The histone proteins
The genes for the histone proteins are very highly conserved across eukaryotes, reflecting their importance in DNA packaging. The histone family consists of five groups of proteins, histones H1, H2A, H2B, H3 and H4. An examination of their amino acid content gives us clues as to how the histones fulfil their role in DNA packaging. Rather like the polyamines in bacteria, these proteins are highly positively charged, with up to 20% of their amino acids being lysine or arginine, the charged side-chains serving to counteract the negative charges of the phosphate groups on the double helix backbone.
Further analyses of the genes for the histones H2A, H2B, H3 and H4 reveal that they have highly similar sequences, suggesting that this gene family arose from a single common ancestral gene, most likely through gene duplication. An example of how highly conserved these genes are is seen in the amino acid sequence of histone H4, which differs by only two amino acids over 102 residues between such evolutionarily distant species as the pea and the cow. Histones H2A, H2B, H3 and H4 are collectively known as the ‘core’ histones and all share a common structural motif called the histone fold, comprising three helices connected by two loops (Figure 27). This histone fold provides the basic unit of DNA packaging in eukaryotic cells.

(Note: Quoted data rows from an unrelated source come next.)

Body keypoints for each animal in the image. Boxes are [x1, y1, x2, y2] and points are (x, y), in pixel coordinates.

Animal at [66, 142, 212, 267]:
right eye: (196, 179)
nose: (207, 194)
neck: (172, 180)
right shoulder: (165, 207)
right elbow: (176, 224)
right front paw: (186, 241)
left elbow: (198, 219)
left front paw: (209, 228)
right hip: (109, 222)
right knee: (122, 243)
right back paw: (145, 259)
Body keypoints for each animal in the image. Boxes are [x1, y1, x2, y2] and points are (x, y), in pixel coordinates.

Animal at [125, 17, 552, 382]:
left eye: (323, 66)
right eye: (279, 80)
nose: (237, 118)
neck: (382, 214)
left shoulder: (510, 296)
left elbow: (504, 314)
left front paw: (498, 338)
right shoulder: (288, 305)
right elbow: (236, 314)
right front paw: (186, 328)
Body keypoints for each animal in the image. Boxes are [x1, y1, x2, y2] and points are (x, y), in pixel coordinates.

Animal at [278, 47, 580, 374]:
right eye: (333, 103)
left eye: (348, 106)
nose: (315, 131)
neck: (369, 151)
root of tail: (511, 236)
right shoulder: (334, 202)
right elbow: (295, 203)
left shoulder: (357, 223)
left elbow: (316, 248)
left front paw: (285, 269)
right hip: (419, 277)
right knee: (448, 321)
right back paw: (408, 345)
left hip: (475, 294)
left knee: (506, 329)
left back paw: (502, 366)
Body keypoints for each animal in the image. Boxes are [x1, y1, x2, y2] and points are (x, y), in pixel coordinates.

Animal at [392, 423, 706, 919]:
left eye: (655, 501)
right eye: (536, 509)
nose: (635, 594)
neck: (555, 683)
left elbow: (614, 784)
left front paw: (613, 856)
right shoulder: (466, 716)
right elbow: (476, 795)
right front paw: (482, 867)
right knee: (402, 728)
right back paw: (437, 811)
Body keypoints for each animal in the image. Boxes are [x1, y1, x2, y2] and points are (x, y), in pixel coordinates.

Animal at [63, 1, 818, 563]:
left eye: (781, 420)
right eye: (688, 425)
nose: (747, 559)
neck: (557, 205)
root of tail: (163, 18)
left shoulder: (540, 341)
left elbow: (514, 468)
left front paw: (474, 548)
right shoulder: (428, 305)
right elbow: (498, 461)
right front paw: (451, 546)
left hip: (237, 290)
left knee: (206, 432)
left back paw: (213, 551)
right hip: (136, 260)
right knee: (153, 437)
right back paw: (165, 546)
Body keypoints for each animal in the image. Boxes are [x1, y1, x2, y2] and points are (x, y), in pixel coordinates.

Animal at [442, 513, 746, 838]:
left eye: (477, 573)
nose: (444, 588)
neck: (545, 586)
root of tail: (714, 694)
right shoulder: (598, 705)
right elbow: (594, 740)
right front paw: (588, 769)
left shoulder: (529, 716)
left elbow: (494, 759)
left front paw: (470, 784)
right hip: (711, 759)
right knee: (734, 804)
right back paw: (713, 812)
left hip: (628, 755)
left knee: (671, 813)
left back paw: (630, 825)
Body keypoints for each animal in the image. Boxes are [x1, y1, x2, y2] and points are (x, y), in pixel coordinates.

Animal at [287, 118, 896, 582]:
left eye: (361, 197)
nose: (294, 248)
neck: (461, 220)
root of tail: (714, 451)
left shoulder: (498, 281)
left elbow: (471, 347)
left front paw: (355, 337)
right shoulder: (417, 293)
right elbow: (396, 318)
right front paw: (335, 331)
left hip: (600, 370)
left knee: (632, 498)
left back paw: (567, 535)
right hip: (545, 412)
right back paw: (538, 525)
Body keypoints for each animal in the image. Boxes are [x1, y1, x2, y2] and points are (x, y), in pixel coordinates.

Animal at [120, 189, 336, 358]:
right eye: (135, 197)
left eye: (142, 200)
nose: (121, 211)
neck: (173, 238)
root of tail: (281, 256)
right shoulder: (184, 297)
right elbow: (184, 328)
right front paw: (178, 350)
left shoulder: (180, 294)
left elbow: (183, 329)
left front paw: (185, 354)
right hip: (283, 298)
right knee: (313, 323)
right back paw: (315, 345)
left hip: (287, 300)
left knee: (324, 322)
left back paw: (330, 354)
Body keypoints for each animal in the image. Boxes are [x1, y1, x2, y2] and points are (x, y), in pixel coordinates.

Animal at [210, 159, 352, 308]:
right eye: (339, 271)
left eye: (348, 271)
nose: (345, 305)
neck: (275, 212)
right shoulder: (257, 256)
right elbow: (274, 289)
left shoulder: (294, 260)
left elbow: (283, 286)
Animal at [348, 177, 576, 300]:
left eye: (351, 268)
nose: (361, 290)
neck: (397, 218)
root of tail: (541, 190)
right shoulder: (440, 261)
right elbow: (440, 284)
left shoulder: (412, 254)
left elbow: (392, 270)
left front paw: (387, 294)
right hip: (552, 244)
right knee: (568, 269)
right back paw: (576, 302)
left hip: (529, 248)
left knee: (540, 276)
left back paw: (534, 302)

Outside of the region of the histone fold, the N-terminus of the histone forms a ‘tail’ comprising between 20 and 40 amino acids and having no defined secondary structure. The histone tails are very rich in lysine residues. These positively charged residues serve as targets for various secondary modifications such as methylation or acetylation which can neutralise their charge. Such modifications play a key role in the regulation of chromatin structure and will be discussed in more detail shortly.